Оказавшись на крыльце, Вэн трижды постучался. Он понятия не имел, сообщили ли жене Томасона о "несчастном случае" произошедшем с её мужем. "Упал на лопату двадцать раз. А ожоги от муравьиных укусов" — усмехнулся Вэн. Оставалось действовать по обстоятельствам.


Дверь открыла жена Томасона.
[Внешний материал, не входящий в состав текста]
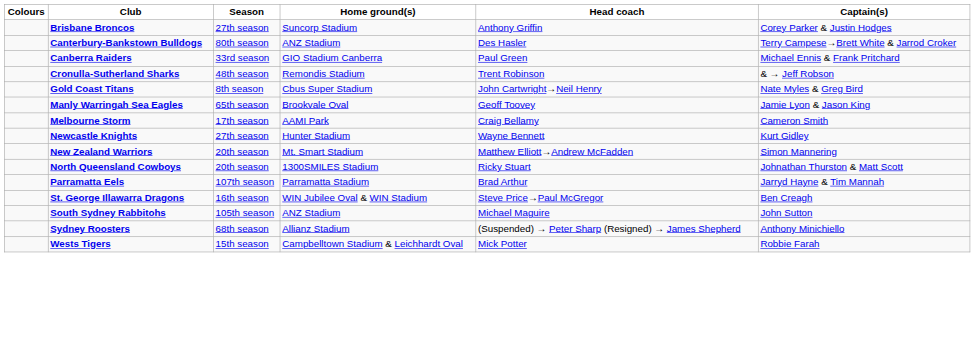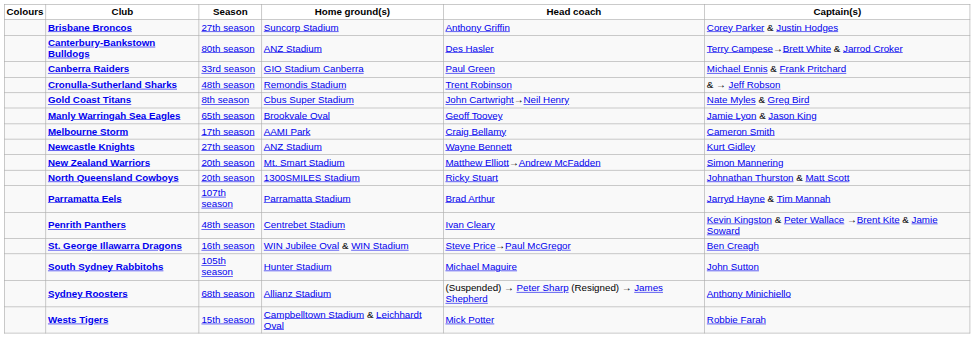Newcastle Knights | Home ground(s): Hunter Stadium -> ANZ Stadium
+ row: Penrith Panthers | 48th season | Centrebet Stadium | Ivan Cleary | Kevin Kingston & Peter Wallace →Brent Kite & Jamie Soward
South Sydney Rabbitohs | Home ground(s): ANZ Stadium -> Hunter Stadium
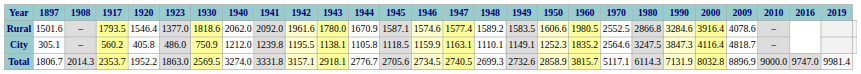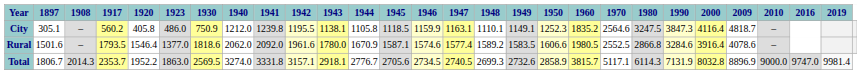rows swapped: City <-> Rural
Полноватая седовласая леди с идеальной осанкой и королевской грацией. "Ещё бы, на запросы такой жены писарю не заработать". От внимания мастера не ускользнули ни волосы с тщательно закрашенной сединой, уложенные в высокую прическу, ни старательно запудренные морщины, ни дорогое платье, скрывающие недостатки фигуры и подчёркивающие внушительную, покрытую светлой пудрой, грудь.


— О, мадам, вы должно быть супруга обер-мастера Томасона! — воскликнул Вэн, церемонно кланяясь. — До моих ушей доходили слухи о вашей неувядающей красоте, но, признаюсь, я не верил им. Теперь же я просто обязан извиниться перед вами за свои сомнения. Вы прекрасны, прекрасны! — предано заглядывая в глаза женщине, Вэн лишь мельком взглянул на гостиную, за спиной «мадам».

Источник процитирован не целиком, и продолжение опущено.